Given information>
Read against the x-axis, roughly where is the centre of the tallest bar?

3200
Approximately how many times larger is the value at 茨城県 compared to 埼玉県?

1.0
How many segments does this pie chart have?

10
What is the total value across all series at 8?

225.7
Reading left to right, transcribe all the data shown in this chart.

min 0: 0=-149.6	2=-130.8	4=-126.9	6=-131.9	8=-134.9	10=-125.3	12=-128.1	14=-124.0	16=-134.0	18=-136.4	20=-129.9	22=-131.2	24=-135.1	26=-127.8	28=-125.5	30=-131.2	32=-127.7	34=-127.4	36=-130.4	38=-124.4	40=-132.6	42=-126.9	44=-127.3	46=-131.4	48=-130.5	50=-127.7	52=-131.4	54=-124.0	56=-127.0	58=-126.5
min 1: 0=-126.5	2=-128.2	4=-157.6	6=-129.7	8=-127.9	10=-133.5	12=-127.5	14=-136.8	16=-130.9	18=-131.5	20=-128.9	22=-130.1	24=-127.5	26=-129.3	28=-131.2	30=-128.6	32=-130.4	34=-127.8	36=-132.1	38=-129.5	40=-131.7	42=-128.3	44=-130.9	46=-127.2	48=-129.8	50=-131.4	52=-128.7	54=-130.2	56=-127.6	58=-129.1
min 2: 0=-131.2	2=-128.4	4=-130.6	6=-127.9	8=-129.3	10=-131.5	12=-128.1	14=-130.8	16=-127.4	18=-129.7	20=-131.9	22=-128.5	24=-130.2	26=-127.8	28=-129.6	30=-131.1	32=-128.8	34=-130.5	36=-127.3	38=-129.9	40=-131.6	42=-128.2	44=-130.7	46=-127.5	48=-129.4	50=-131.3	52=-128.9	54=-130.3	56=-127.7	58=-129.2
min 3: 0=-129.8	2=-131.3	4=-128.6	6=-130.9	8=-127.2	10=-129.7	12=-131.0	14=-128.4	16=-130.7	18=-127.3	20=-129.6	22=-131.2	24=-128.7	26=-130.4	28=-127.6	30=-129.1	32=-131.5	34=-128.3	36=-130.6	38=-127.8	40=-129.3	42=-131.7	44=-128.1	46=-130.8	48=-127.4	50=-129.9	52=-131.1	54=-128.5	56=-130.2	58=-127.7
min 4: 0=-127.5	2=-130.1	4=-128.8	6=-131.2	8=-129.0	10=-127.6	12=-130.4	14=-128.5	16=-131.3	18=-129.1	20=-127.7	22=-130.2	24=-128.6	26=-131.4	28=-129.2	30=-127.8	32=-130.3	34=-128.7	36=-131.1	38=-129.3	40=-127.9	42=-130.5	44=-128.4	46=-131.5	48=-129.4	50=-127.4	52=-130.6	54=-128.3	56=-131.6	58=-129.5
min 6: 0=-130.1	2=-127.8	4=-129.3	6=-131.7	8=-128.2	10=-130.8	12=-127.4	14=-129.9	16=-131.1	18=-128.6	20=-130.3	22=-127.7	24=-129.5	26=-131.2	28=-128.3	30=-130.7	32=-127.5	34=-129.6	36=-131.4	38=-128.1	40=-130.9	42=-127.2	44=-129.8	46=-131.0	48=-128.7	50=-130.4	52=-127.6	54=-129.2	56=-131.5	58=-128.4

What needs to be done> Rewrite all of the items above, putting "graph" in place of each "chart" and leaving everything else unchanged.

Response>
Read against the x-axis, roughly where is the centre of the tallest bar?

3200
Approximately how many times larger is the value at 茨城県 compared to 埼玉県?

1.0
How many segments does this pie graph have?

10
What is the total value across all series at 8?

225.7
Reading left to right, transcribe all the data shown in this graph.

min 0: 0=-149.6	2=-130.8	4=-126.9	6=-131.9	8=-134.9	10=-125.3	12=-128.1	14=-124.0	16=-134.0	18=-136.4	20=-129.9	22=-131.2	24=-135.1	26=-127.8	28=-125.5	30=-131.2	32=-127.7	34=-127.4	36=-130.4	38=-124.4	40=-132.6	42=-126.9	44=-127.3	46=-131.4	48=-130.5	50=-127.7	52=-131.4	54=-124.0	56=-127.0	58=-126.5
min 1: 0=-126.5	2=-128.2	4=-157.6	6=-129.7	8=-127.9	10=-133.5	12=-127.5	14=-136.8	16=-130.9	18=-131.5	20=-128.9	22=-130.1	24=-127.5	26=-129.3	28=-131.2	30=-128.6	32=-130.4	34=-127.8	36=-132.1	38=-129.5	40=-131.7	42=-128.3	44=-130.9	46=-127.2	48=-129.8	50=-131.4	52=-128.7	54=-130.2	56=-127.6	58=-129.1
min 2: 0=-131.2	2=-128.4	4=-130.6	6=-127.9	8=-129.3	10=-131.5	12=-128.1	14=-130.8	16=-127.4	18=-129.7	20=-131.9	22=-128.5	24=-130.2	26=-127.8	28=-129.6	30=-131.1	32=-128.8	34=-130.5	36=-127.3	38=-129.9	40=-131.6	42=-128.2	44=-130.7	46=-127.5	48=-129.4	50=-131.3	52=-128.9	54=-130.3	56=-127.7	58=-129.2
min 3: 0=-129.8	2=-131.3	4=-128.6	6=-130.9	8=-127.2	10=-129.7	12=-131.0	14=-128.4	16=-130.7	18=-127.3	20=-129.6	22=-131.2	24=-128.7	26=-130.4	28=-127.6	30=-129.1	32=-131.5	34=-128.3	36=-130.6	38=-127.8	40=-129.3	42=-131.7	44=-128.1	46=-130.8	48=-127.4	50=-129.9	52=-131.1	54=-128.5	56=-130.2	58=-127.7
min 4: 0=-127.5	2=-130.1	4=-128.8	6=-131.2	8=-129.0	10=-127.6	12=-130.4	14=-128.5	16=-131.3	18=-129.1	20=-127.7	22=-130.2	24=-128.6	26=-131.4	28=-129.2	30=-127.8	32=-130.3	34=-128.7	36=-131.1	38=-129.3	40=-127.9	42=-130.5	44=-128.4	46=-131.5	48=-129.4	50=-127.4	52=-130.6	54=-128.3	56=-131.6	58=-129.5
min 6: 0=-130.1	2=-127.8	4=-129.3	6=-131.7	8=-128.2	10=-130.8	12=-127.4	14=-129.9	16=-131.1	18=-128.6	20=-130.3	22=-127.7	24=-129.5	26=-131.2	28=-128.3	30=-130.7	32=-127.5	34=-129.6	36=-131.4	38=-128.1	40=-130.9	42=-127.2	44=-129.8	46=-131.0	48=-128.7	50=-130.4	52=-127.6	54=-129.2	56=-131.5	58=-128.4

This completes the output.